今後の政局と経済運営

2017.08.08発行 Vol.300
8月3日に安倍政権が内閣を改造しました。加計問題や稲田防衛相の発言などで支持率が急落した中での内閣改造でしたが、各報道機関の改造後の支持率調査では、「少し」回復したというところでしょう。今後の政権運営を国民も慎重に見ており、それによって支持率はこの先上下することになると思います。

安倍首相は改造内閣発足に際し、「経済最優先」という発言をしています。これは、第二次安倍内閣が2012年12月の総選挙に勝利して発足した直後から始まった「アベノミクス」により円安・株高が進み、支持率上昇の大きなきっかけを作ったことを国民に想起させたいということもあるでしょう。

さらには、これまでも首相は何度か「経済最優先」という発言をしていますが、うがった見方をすれば、その時はだいたい「政治優先、政局優先」のことが多かったと思います。今回は支持率急落の中での立て直しを図らなければなりませんが、やはり「政局最優先」ではないでしょうか。

政治家というのは、本能的に「選ばれなければ何もできない」という恐怖心を常に持っています。政権としては支持率をいかに上げるかということがとても大事になります。そうした中で、最も注目されるのは、衆議院の解散の時期でしょう。民進党の支持率が極端に低迷する中、民進党の代表戦が行われます。支持率の大きな回復は難しいでしょうが、蓮舫氏が代表をしていた時よりはましになる可能性はあります。

一方、安倍政権・自民党にとって最大の脅威は「都民ファースト」です。「都民ファースト」が「日本ファースト」となり、都内、そして、埼玉、千葉、神奈川などの一部地域で候補者を立てれば、都議選の延長戦的に考えれば、かなりの議席を獲得する可能性があります。都議選では公明党は自民党から決別し、都民ファーストと連携しましたが、国政レベルでは自民党と連立政権を組んでおり、このねじれを日本ファーストはついてくる可能性もありますし、民進党の今後の支持率次第では、雪崩を打って民進党から日本ファーストに鞍替えする議員や候補者も出てくるでしょう。「選ばれなければ何もできない」ですからね。日本ファーストの勢いがどこまで続くかにもよりますが、いずれにしても、首相としては、「日本ファースト」に十分な準備時間を与えたくないことは明らかです。

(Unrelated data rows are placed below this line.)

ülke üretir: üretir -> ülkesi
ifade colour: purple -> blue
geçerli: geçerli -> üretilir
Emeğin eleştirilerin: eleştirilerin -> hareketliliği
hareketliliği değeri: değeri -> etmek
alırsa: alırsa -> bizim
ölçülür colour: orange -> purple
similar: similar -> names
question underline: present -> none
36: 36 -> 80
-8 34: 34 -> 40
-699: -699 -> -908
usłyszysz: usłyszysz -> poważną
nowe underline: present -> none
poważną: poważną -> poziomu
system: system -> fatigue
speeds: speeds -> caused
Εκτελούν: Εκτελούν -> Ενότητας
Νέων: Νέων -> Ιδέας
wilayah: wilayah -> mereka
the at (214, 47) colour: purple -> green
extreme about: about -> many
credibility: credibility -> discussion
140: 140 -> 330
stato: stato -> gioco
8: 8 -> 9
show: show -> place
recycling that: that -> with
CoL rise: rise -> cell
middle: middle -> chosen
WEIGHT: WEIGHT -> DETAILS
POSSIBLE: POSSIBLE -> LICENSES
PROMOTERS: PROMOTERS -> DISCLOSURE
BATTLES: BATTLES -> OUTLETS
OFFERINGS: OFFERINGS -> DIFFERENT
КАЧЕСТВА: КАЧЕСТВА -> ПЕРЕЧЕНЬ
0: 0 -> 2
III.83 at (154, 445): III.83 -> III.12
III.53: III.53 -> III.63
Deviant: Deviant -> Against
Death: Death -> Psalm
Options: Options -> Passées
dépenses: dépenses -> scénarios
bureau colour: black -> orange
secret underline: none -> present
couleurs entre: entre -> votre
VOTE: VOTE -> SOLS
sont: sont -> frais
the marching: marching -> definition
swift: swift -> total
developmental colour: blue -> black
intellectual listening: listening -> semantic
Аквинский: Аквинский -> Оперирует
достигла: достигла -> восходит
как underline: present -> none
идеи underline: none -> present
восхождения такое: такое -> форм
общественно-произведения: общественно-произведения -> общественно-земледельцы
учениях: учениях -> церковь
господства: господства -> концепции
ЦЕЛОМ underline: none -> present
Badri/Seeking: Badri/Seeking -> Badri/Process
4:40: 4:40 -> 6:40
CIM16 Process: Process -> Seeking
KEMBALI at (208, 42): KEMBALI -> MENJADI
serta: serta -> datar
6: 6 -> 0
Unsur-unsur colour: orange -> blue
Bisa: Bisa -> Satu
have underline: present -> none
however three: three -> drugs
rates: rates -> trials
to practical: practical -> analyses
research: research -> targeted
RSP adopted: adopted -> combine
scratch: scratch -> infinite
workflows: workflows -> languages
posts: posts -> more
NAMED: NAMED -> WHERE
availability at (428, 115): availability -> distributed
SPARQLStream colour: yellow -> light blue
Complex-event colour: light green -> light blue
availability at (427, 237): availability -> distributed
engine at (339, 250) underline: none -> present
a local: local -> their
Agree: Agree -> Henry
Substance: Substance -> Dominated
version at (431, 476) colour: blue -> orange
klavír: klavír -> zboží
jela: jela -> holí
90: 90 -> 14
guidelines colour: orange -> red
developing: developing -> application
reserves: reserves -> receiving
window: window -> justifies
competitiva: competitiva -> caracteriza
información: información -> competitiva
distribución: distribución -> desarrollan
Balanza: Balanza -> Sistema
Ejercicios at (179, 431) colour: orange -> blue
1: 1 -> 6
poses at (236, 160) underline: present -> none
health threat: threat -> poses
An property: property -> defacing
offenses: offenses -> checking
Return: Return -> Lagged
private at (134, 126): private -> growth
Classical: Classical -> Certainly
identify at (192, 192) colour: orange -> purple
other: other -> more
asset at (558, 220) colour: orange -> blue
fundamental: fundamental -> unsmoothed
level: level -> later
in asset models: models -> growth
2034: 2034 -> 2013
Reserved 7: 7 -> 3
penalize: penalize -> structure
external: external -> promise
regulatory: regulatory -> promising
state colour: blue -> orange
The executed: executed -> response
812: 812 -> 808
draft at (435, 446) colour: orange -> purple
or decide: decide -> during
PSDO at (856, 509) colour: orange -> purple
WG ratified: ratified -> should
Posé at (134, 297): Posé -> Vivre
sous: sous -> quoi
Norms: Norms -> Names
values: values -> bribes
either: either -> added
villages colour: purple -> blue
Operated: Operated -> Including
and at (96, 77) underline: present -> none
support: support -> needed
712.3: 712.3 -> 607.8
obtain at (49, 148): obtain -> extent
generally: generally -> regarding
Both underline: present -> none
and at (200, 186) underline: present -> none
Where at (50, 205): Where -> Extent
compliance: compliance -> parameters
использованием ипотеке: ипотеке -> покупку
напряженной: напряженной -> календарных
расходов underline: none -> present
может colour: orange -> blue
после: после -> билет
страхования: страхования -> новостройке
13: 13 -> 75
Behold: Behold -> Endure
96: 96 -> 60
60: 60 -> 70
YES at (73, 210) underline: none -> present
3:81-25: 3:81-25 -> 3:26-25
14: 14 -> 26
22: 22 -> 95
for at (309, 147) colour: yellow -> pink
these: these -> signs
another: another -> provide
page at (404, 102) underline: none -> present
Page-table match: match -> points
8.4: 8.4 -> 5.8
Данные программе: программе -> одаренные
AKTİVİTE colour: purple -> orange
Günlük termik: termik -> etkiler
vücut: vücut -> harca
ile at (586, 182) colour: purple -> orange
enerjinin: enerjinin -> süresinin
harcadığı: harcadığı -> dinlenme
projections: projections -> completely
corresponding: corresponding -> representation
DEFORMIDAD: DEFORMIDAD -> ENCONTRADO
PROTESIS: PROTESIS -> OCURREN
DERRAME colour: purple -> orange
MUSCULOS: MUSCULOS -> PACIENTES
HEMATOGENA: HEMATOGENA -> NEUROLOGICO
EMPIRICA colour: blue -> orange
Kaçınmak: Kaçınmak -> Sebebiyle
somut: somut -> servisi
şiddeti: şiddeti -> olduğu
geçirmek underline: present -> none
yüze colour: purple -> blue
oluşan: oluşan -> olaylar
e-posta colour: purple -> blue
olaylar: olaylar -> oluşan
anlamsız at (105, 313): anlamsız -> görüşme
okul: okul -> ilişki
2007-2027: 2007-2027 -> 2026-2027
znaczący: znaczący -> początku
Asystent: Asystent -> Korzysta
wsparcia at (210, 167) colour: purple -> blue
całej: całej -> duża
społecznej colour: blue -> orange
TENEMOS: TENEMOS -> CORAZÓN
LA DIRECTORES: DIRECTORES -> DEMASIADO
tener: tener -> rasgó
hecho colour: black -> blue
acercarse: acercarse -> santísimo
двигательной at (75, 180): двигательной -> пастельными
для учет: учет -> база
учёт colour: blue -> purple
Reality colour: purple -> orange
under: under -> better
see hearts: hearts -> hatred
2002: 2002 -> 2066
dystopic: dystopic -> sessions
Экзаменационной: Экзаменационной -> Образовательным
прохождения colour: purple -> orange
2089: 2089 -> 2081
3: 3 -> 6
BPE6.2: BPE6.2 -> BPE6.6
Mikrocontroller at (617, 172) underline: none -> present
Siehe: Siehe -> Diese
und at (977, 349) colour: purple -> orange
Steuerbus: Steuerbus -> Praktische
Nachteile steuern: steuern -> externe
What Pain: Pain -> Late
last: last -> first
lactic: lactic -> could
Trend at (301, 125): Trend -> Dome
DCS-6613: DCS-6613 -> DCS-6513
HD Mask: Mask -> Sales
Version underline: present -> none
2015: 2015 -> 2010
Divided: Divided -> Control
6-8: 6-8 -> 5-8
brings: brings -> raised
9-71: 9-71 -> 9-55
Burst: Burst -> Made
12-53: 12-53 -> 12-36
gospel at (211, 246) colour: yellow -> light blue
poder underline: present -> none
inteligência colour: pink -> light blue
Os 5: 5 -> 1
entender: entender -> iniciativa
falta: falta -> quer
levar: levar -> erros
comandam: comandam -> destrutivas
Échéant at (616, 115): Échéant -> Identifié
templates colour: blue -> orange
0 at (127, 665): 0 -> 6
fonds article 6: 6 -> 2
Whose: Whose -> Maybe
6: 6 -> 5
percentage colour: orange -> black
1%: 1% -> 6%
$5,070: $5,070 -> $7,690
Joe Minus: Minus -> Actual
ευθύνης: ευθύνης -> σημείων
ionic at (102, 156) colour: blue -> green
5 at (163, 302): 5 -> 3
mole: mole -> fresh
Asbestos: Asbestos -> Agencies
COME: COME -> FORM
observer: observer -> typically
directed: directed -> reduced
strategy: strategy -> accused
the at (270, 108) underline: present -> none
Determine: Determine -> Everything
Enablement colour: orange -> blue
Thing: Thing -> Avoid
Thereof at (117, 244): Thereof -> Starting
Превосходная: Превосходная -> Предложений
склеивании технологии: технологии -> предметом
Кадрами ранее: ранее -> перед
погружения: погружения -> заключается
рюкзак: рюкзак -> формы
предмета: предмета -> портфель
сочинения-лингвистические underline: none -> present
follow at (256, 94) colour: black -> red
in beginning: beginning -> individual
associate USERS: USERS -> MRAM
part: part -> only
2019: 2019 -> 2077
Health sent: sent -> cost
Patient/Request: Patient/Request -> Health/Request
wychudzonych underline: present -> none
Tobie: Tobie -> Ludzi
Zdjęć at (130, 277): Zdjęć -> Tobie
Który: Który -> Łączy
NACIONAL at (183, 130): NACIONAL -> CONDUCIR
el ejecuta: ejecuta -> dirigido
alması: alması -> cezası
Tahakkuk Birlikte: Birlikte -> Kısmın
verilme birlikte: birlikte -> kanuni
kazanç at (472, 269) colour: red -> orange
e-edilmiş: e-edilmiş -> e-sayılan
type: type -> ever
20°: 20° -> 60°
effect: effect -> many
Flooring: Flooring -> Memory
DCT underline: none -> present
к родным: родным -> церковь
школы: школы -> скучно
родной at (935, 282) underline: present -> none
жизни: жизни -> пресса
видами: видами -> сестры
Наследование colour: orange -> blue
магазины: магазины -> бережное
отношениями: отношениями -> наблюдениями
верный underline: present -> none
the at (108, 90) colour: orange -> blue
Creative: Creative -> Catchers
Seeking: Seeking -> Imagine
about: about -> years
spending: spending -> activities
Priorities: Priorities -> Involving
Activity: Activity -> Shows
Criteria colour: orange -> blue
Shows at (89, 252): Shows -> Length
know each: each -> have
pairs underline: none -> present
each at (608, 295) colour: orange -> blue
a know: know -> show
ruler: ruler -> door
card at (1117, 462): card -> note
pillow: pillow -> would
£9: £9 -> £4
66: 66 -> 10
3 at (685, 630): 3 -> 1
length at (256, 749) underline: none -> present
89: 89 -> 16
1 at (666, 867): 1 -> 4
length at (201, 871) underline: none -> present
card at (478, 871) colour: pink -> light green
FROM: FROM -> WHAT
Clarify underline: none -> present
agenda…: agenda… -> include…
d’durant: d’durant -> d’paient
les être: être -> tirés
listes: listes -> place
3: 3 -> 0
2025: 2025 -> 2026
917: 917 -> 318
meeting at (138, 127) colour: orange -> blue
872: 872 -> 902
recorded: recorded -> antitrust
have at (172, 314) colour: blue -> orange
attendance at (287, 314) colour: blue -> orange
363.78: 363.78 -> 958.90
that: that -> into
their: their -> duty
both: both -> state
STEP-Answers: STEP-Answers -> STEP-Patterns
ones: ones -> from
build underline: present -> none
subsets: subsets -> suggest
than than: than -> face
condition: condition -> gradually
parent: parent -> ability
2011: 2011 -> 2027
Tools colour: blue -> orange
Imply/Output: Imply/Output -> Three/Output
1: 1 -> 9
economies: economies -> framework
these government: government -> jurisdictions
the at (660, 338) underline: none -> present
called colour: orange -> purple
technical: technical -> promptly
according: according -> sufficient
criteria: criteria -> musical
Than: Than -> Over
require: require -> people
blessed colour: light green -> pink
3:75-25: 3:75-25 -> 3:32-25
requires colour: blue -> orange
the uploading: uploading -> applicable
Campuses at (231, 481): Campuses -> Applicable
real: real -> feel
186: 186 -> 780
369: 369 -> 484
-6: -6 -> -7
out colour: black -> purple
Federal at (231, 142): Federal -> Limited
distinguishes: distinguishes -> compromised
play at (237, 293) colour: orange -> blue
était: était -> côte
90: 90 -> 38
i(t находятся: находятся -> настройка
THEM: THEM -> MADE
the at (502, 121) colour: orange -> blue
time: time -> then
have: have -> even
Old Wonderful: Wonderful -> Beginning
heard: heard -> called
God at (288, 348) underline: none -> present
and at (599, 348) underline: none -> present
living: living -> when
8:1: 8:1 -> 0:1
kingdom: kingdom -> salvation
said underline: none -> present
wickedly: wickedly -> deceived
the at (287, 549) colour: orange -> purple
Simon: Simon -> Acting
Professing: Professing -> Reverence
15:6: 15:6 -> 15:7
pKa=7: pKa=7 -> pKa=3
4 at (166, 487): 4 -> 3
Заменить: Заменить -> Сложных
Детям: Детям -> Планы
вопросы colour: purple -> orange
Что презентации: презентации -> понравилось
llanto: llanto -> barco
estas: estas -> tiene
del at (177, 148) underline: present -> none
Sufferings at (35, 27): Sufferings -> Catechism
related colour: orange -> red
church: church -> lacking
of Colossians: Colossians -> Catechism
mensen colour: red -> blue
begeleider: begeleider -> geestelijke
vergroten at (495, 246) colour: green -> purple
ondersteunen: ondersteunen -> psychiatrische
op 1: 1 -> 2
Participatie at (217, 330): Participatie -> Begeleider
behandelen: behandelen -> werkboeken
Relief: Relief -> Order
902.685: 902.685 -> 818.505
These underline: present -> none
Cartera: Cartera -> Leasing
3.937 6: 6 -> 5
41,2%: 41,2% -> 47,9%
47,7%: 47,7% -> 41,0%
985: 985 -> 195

一方、経済に目を転じれば、企業業績は総じて良いものの、少し陰りも出始めています。インフレ率が0.4%程度まで上がる中、実質賃金にも不安が見えます。また、前回のメルマガでも指摘したように、日銀の政策にも限界が見え、なおかつ「出口」が全く見えない状況です。そうした意味では、東京オリンピックへの期待感とインバウンドだけでは景気の今後は心もとないのは明らかで、そんな中、成長戦略やそれと大きくかかわる経済の長期的展望もほとんど見えていません。

今後は安倍内閣への支持率次第で政局が大きく動くと思われますが、「政局最優先」より、本当の意味での「経済最優先」を行ってもらいたいものです。